Die aggressive Freihandelspolitik Südkoreas geht auf Präsident Roh Moo Hyun zurück, der erkannt hatte, dass sein Land sich am besten als wirtschaftlicher Knotenpunkt Nordostasiens anbieten soll, wenn es zwischen den wirtschaftlichen Großmächten Japan und China bestehen will. Dieses Ziel verfolgt die südkoreanische Politik seither konsequent.

Seoul will nicht mehr nur ein Handels- und Produktionsknotenpunkt sein, sondern versucht auch, zum bevorzugten Forschungs-, Design- und sogar Finanz-Standort Ostasiens zu werden. Das belgische Chemie-Unternehmen Solvay hat kürzlich auf dem Campus der Frauen-Universität Ewha in Seoul ein Forschungszentrum eingeweiht. Ex-Konzern-Chef Christian Jourquin: "Man kommt nicht mehr wegen niedriger Löhne nach Südkorea, sondern wegen des hohen Bildungsniveaus."

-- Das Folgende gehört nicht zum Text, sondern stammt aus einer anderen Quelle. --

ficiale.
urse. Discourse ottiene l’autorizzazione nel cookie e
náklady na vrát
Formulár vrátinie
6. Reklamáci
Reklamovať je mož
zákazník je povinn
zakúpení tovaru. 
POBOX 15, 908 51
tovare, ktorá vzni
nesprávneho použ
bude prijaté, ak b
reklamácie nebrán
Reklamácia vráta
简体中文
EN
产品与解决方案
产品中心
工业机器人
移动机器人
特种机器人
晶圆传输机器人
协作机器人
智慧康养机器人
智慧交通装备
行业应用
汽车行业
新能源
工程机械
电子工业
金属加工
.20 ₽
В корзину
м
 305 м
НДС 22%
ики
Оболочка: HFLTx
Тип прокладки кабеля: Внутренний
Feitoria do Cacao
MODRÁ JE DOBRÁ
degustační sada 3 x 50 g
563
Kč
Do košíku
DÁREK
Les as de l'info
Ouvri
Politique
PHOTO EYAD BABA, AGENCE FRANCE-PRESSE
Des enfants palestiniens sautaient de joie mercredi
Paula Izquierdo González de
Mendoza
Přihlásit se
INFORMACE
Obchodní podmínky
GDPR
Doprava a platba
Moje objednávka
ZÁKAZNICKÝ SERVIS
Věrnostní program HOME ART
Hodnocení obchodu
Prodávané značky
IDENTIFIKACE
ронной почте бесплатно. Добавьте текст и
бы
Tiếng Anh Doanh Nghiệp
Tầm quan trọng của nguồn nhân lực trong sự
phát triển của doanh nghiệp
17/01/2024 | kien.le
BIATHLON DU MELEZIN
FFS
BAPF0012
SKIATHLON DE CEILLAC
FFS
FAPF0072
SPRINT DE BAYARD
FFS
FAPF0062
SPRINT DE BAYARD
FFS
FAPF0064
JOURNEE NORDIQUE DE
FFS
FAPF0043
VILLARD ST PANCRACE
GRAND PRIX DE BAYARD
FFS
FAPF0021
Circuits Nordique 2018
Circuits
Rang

Wer sich gegen das Handelsabkommen wehrt

Nicht alle Südkoreaner begrüßen den Freihandel mit China. Park wird im Parlament für seine Ratifizierung kämpfen müssen. Die Bauern wehren sich, obwohl die Präsidentin beim Reis einen Rückzieher machen ließ. Erst hieß es, die Reiszölle würden ebenfalls abgeschafft, jetzt will Seoul sie sogar anheben. Im September war von einem Tarif von 513 Prozent die Rede. Während Südkorea zuletzt einen Handelsbilanzüberschuss mit China von 63 Milliarden Dollar registrierte, ist seine Bilanz bei den Agrarprodukten negativ. Aber Reis wird von allen asiatischen Wirtschaften als Sonderfall gesehen.